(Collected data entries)
____

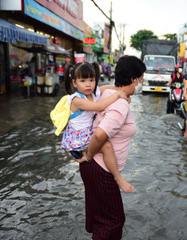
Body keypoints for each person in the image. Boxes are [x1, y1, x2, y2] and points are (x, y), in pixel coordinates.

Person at [74, 55, 146, 239]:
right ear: (133, 79)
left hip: (93, 167)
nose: (142, 82)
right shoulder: (120, 105)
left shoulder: (107, 95)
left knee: (102, 220)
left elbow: (105, 89)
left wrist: (120, 93)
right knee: (113, 222)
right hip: (100, 169)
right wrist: (89, 155)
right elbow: (99, 134)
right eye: (141, 78)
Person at [59, 61, 134, 194]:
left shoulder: (93, 94)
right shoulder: (76, 100)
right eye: (83, 80)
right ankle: (118, 178)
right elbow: (100, 107)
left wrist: (123, 93)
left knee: (104, 141)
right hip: (78, 138)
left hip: (87, 134)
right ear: (74, 83)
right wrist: (117, 95)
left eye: (91, 80)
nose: (88, 84)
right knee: (106, 146)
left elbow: (106, 87)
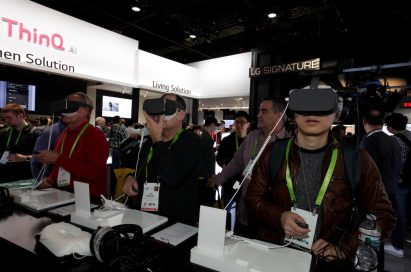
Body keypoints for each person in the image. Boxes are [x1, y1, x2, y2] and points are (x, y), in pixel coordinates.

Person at [246, 87, 396, 270]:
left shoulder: (356, 159)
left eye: (322, 105)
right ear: (293, 114)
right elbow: (252, 198)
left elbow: (383, 215)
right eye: (305, 105)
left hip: (328, 262)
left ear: (337, 113)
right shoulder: (273, 153)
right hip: (277, 254)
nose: (313, 112)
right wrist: (280, 217)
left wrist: (344, 249)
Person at [208, 98, 287, 235]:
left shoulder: (289, 141)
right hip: (245, 211)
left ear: (278, 115)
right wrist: (219, 178)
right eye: (258, 111)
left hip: (271, 219)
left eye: (263, 111)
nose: (258, 115)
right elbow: (236, 163)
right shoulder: (252, 137)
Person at [122, 93, 201, 224]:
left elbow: (172, 177)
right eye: (160, 106)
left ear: (181, 114)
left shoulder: (191, 141)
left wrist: (157, 140)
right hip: (146, 217)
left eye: (168, 107)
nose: (162, 112)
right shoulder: (149, 142)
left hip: (176, 221)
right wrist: (130, 178)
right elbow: (139, 170)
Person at [35, 92, 109, 199]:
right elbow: (61, 164)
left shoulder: (96, 136)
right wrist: (51, 179)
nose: (65, 109)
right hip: (63, 195)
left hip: (87, 200)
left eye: (71, 105)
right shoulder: (65, 133)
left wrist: (58, 158)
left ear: (85, 111)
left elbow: (94, 173)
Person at [384, 113, 411, 257]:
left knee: (398, 214)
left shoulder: (392, 141)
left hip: (399, 183)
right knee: (407, 211)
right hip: (409, 181)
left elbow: (392, 166)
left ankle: (397, 246)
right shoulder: (410, 135)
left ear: (391, 126)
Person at [216, 111, 250, 211]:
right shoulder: (227, 140)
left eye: (242, 122)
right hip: (228, 182)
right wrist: (225, 165)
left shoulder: (252, 141)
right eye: (237, 122)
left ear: (248, 124)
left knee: (242, 212)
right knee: (225, 211)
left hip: (244, 183)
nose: (239, 125)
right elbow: (219, 158)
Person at [0, 103, 40, 182]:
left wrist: (26, 158)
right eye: (4, 118)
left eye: (9, 118)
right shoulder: (3, 133)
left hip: (25, 180)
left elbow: (43, 157)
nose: (6, 121)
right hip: (4, 179)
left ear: (20, 116)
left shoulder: (35, 134)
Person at [198, 116, 219, 207]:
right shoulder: (206, 138)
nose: (215, 128)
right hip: (205, 176)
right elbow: (208, 159)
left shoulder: (203, 136)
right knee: (206, 201)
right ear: (211, 125)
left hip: (202, 175)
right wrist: (212, 175)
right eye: (215, 126)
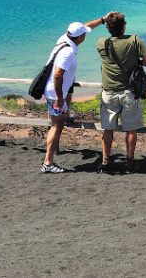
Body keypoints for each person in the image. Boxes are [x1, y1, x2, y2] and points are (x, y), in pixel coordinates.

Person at [41, 15, 108, 173]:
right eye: (84, 34)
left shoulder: (65, 38)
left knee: (57, 122)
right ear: (80, 38)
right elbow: (57, 75)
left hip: (54, 90)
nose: (86, 34)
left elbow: (87, 26)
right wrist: (59, 99)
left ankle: (66, 115)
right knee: (56, 126)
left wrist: (103, 20)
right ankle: (48, 163)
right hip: (55, 94)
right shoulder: (68, 52)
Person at [97, 12, 146, 173]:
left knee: (108, 129)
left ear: (108, 27)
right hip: (129, 91)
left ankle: (105, 162)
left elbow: (85, 29)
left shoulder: (101, 43)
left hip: (108, 91)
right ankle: (129, 162)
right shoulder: (134, 40)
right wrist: (136, 62)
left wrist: (102, 19)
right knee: (131, 129)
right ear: (124, 26)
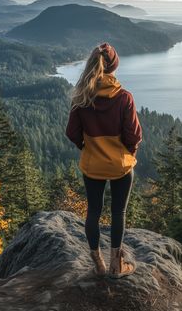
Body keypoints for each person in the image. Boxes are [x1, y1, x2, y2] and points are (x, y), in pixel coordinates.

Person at [65, 42, 143, 279]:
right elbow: (134, 136)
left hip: (92, 165)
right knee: (118, 213)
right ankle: (116, 266)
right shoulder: (124, 98)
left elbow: (72, 133)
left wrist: (87, 148)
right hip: (120, 165)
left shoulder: (81, 97)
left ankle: (98, 264)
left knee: (93, 212)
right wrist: (129, 153)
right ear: (114, 66)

____

__DIRECTIONS FOR THIS TASK__:
Please print all of the records above exactly, omitting each picture.

__PROBLEM SOLUTION__:
Body keypoints for each person in the image. Boxes are [x1, y1, x2, y2] and points are (x, y), in pixel coordinates.

Person at [74, 55, 146, 239]:
right ear: (133, 79)
left hip: (93, 167)
nose: (142, 82)
right shoulder: (120, 105)
left shoulder: (107, 95)
left knee: (102, 220)
left elbow: (105, 89)
left wrist: (120, 93)
right knee: (113, 222)
right hip: (100, 169)
right wrist: (89, 155)
right elbow: (99, 134)
right eye: (141, 78)
Person at [59, 61, 134, 194]:
left shoulder: (93, 94)
right shoulder: (76, 100)
right eye: (83, 80)
right ankle: (118, 178)
right elbow: (100, 107)
left wrist: (123, 93)
left knee: (104, 141)
right hip: (78, 138)
left hip: (87, 134)
right ear: (74, 83)
right wrist: (117, 95)
left eye: (91, 80)
nose: (88, 84)
right knee: (106, 146)
left elbow: (106, 87)
Body keypoints for each person in the image. Boxes are [x1, y1, x2, y2] and points are (x, y), in pixel coordinates.

Person at [246, 87, 396, 270]:
left shoulder: (356, 159)
left eye: (322, 105)
right ear: (293, 114)
right elbow: (252, 198)
left elbow: (383, 215)
right eye: (305, 105)
left hip: (328, 262)
left ear: (337, 113)
right shoulder: (273, 153)
right hip: (277, 254)
nose: (313, 112)
right wrist: (280, 217)
left wrist: (344, 249)
Person at [208, 98, 287, 235]:
left shoulder: (289, 141)
right hip: (245, 211)
left ear: (278, 115)
right wrist: (219, 178)
right eye: (258, 111)
left hip: (271, 219)
left eye: (263, 111)
nose: (258, 115)
right elbow: (236, 163)
right shoulder: (252, 137)
Person at [122, 93, 201, 224]:
left elbow: (172, 177)
right eye: (160, 106)
left ear: (181, 114)
left shoulder: (191, 141)
left wrist: (157, 140)
right hip: (146, 217)
left eye: (168, 107)
nose: (162, 112)
right shoulder: (149, 142)
left hip: (176, 221)
right wrist: (130, 178)
right elbow: (139, 170)
Person at [35, 92, 109, 199]:
right elbow: (61, 164)
left shoulder: (96, 136)
right wrist: (51, 179)
nose: (65, 109)
right hip: (63, 195)
left hip: (87, 200)
left eye: (71, 105)
right shoulder: (65, 133)
left wrist: (58, 158)
left ear: (85, 111)
left elbow: (94, 173)
Person at [384, 113, 411, 257]:
left knee: (398, 214)
left shoulder: (392, 141)
left hip: (399, 183)
right knee: (407, 211)
right hip: (409, 181)
left elbow: (392, 166)
left ankle: (397, 246)
right shoulder: (410, 135)
left ear: (391, 126)
Person at [216, 111, 250, 211]:
right shoulder: (227, 140)
left eye: (242, 122)
right hip: (228, 182)
right wrist: (225, 165)
left shoulder: (252, 141)
right eye: (237, 122)
left ear: (248, 124)
left knee: (242, 212)
right knee: (225, 211)
left hip: (244, 183)
nose: (239, 125)
right elbow: (219, 158)
Person at [0, 103, 40, 182]:
left wrist: (26, 158)
right eye: (4, 118)
left eye: (9, 118)
right shoulder: (3, 133)
left hip: (25, 180)
left elbow: (43, 157)
nose: (6, 121)
right hip: (4, 179)
left ear: (20, 116)
left shoulder: (35, 134)
Person at [198, 116, 219, 207]:
right shoulder: (206, 138)
nose: (215, 128)
right hip: (205, 176)
right elbow: (208, 159)
left shoulder: (203, 136)
right knee: (206, 201)
right ear: (211, 125)
left hip: (202, 175)
right wrist: (212, 175)
right eye: (215, 126)
Body keypoints for each person in the image. Boxes are [x1, y1, x2, y2] and points are (x, y), in pixel coordinates.

Person at [41, 15, 108, 173]:
right eye: (84, 34)
left shoulder: (65, 38)
left knee: (57, 122)
right ear: (80, 38)
right elbow: (57, 75)
left hip: (54, 90)
nose: (86, 34)
left elbow: (87, 26)
right wrist: (59, 99)
left ankle: (66, 115)
right knee: (56, 126)
left wrist: (103, 20)
right ankle: (48, 163)
right hip: (55, 94)
right shoulder: (68, 52)
Person at [97, 12, 146, 173]:
left knee: (108, 129)
left ear: (108, 27)
right hip: (129, 91)
left ankle: (105, 162)
left elbow: (85, 29)
left shoulder: (101, 43)
left hip: (108, 91)
right ankle: (129, 162)
right shoulder: (134, 40)
right wrist: (136, 62)
left wrist: (102, 19)
right knee: (131, 129)
right ear: (124, 26)
Body keypoints for each person in the image. Boxes are [x1, y1, x2, y2] and points are (x, y), in pixel coordinates.

Person at [65, 42, 143, 279]:
right elbow: (134, 136)
left hip: (92, 165)
right knee: (118, 213)
right ankle: (116, 266)
right shoulder: (124, 98)
left elbow: (72, 133)
left wrist: (87, 148)
right hip: (120, 165)
left shoulder: (81, 97)
left ankle: (98, 264)
left knee: (93, 212)
right wrist: (129, 153)
right ear: (114, 66)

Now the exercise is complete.